La Haute autorité de santé (HAS) a demandé lundi matin à l’Etat de rendre plus facilement accessibles aux médecins généralistes les médicaments servant à soulager les personnes en fin de vie, soignées à domicile. Cela devrait permettre à tous les docteurs, à la ville comme à la campagne, de mettre en œuvre l'endormissement des patients jusqu’à la mort tel que prévu par la loi de 2016 sur la fin de vie.

La HAS a donc fourni le nom d'un médicament à utiliser, le puissant sédatif Midazolam, ainsi que sa posologie, c'est à dire les doses précises à administrer. "C’est un pas important", se réjouit Jean-Paul Hamon, président de la Fédération des médecins de France. Cette recommandation devrait aider les médecins faisant face à des patients atteints de maladies incurables.

Décision collégiale

Au micro d'Europe 1, le professeur Pierre-Louis Druais, médecin généraliste qui a participé à cette recommandation, évoque les difficultés auxquelles les médecins devaient faire face lorsqu'ils étaient confrontés à des patients souffrant, malgré les doses de morphine : "Vous êtes un parent, vous en pensez quoi ? Vous dites que le médecin ne fait pas son job et qu’il y a un problème."

Le brouillard se dissipe donc peu à peu sur la marche à suivre pour accompagner la fin de vie.
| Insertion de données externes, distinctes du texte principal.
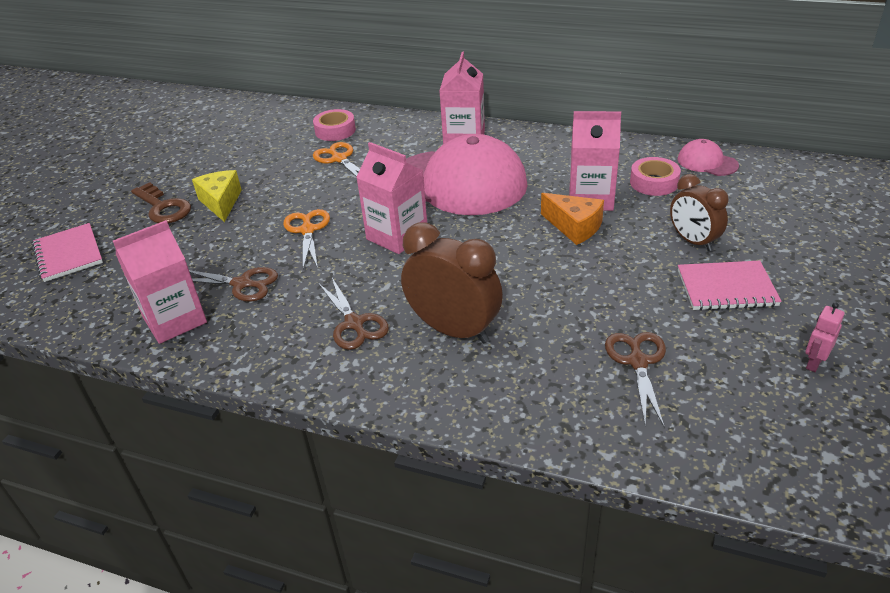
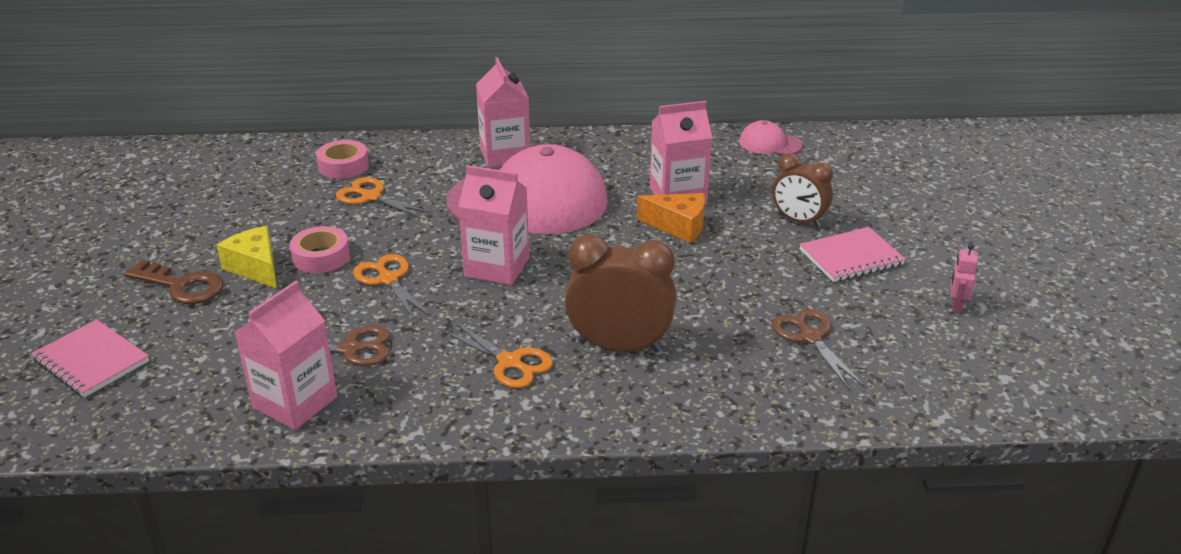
camera: 25 degrees left, 5 degrees down
brown scissors [318,278,389,350] -> orange scissors [441,321,553,388]
pink tape [630,157,681,196] -> pink tape moved to [290,226,350,273]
Mais des obstacles demeurent. "Cette recommandation va certainement encore buter sur cette fameuse décision collégiale", souligne Jean-Paul Hamon. La procédure collégiale consiste à recueillir l’avis d’un autre médecin et du personnel soignant avant de prendre une décision importante, comme c’est le cas de la mise en œuvre d’une sédation profonde. "Il ne faudrait pas nous imposer une personne supposée en savoir plus que nous pour prendre en charge correctement cette fin de vie."

Rendre la loi pleinement applicable

Autre problème, les médecins de ville, contrairement aux médecins hospitaliers, n'ont pas accès au Midazolam. Un sujet que la HAS "n'a pas encore élucidé", insiste le président de la Fédération des médecins de France. 

Pour l'instant, la molécule peut uniquement être obtenue via une pharmacie d'hôpital. La prochaine étape, pour rendre la loi pleinement applicable, serait que la ministre de la Santé, Agnès Buzyn, autorise la délivrance de ce médicament en pharmacie de villes où les médecins ou la famille pourraient aller l’acheter.